Come join us! Who wouldn’t want to shave along with a bunch of ragged female scientists?
It’s been a wonderful and intense trip. Riftia told us some secrets, and kept some to itself.
<–Welcome to Earth. Really.
This is what most of the planet looks like.
HOME IS WHERE THE CATBOX IS
Spent four days wrapping things up (literally) on the ship, packing gear into boxes, scrubbing the radioisotope van, organizing shipments, and helping pack up the pressure van.
We got to Costa Rica a day early, so some of the other scientists and I took a tour of a rainforest (!). One of the scientists with us (Jon) is an expert on ants (and the deep sea too, go figure); given that ants are the dominant fauna in a rainforest, he was the perfect person to have on this tour. Any time the poor tour guide pointed out monkeys and sloths, one of us would spot some ants and it’d be game over (“ANTS! Hey Jon, what kind is this?”).

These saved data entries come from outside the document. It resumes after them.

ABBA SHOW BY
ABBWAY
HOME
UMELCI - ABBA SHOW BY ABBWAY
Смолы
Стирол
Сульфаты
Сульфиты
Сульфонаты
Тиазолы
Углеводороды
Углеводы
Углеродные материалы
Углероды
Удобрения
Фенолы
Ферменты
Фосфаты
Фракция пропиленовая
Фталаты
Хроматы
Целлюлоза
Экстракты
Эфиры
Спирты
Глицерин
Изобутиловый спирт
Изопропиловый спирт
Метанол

The courier for the samples fell through at the last minute (they couldn’t figure out what sort of documents were necessary for shipping deep-sea samples) so I had to organize dry ice and fly with them, which makes for an interesting situation with customs at the airport (the less you explain, the better; it’s a good idea to smile sweetly and say ‘yes’ a lot, unless they mention commercial value or agriculture, and then it’s a good idea to say ‘no’ a lot.).
Got lucky, and the samples are now safely tucked in my -80 freezer at lab.

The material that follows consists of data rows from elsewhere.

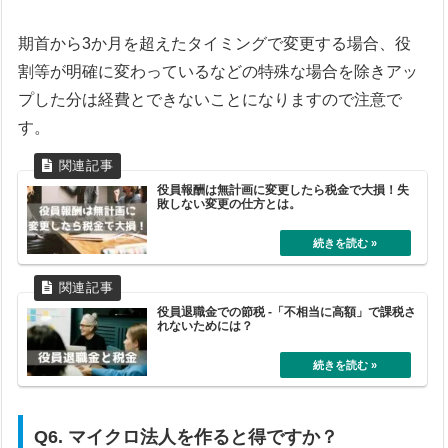
期首から3か月を超えたタイミングで変更する場合、役
割等が明確に変わっているなどの特殊な場合を除きアッ
プした分は経費とできないことになりますので注意で
す。
役員報酬は無計画に変更したら税金で大損！失
敗しない変更の仕方とは。
役員退職金での節税 -「不相当に高額」で課税さ
れないためには？
Q6. マイクロ法人を作ると得ですか？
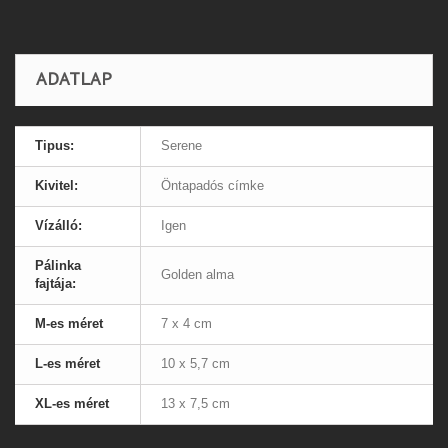
ADATLAP
Tipus:
Serene
Kivitel:
Öntapadós címke
Vízálló:
Igen
Pálinka
Golden alma
fajtája:
M-es méret
7 x 4 cm
L-es méret
10 x 5,7 cm
XL-es méret
13 x 7,5 cm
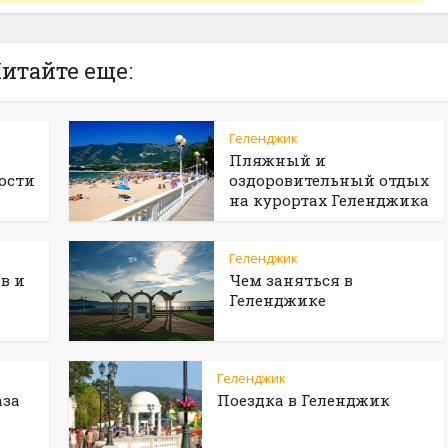
итайте еще:
Геленджик
Пляжный и
ости
оздоровительный отдых
на курортах Геленджика
Геленджик
в и
Чем заняться в
Геленджике
Геленджик
аза
Поездка в Геленджик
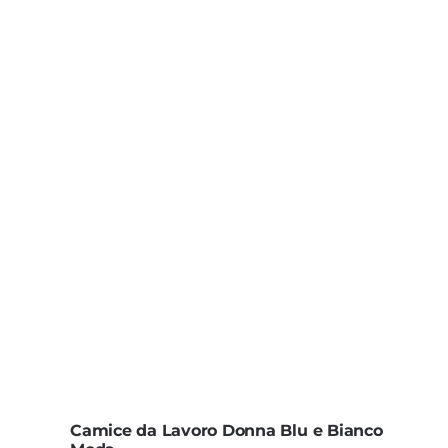
Camice da Lavoro Donna Blu e Bianco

Amy was a huge hero and picked me up at the airport.
Hope I communicated somewhat the nature of a research cruise–always always always I feel very grateful to be out there, and am awed by the beauty of the ocean … and … it’s an insane amount of work, where things turn on a dime with some regularity and you have to immediately come up with a solution (e.g., broken mass spec, problematic gas chromatograph, overgrowth in pressure vessels). You use *all* of your intellectual bandwidth nonstop the whole time you are out there, you are physically challenged by the heavy equipment needed to do high pressure work, as well as beaten up a bit by the ship when things get rocky.
I get thoroughly reacquainted with my intellectual and physical limits while I’m out there, and I’ve spent the last few days feeling like I have a science hangover.
It was a good cruise, about as insane as is usual, and I made some dear friends among my colleagues.
I am sitting at my kitchen table and it feels like my house is rocking. It’ll be this way for a few days.
Time to hit the rack (no ladder!).
Thank you for sharing the trip with me!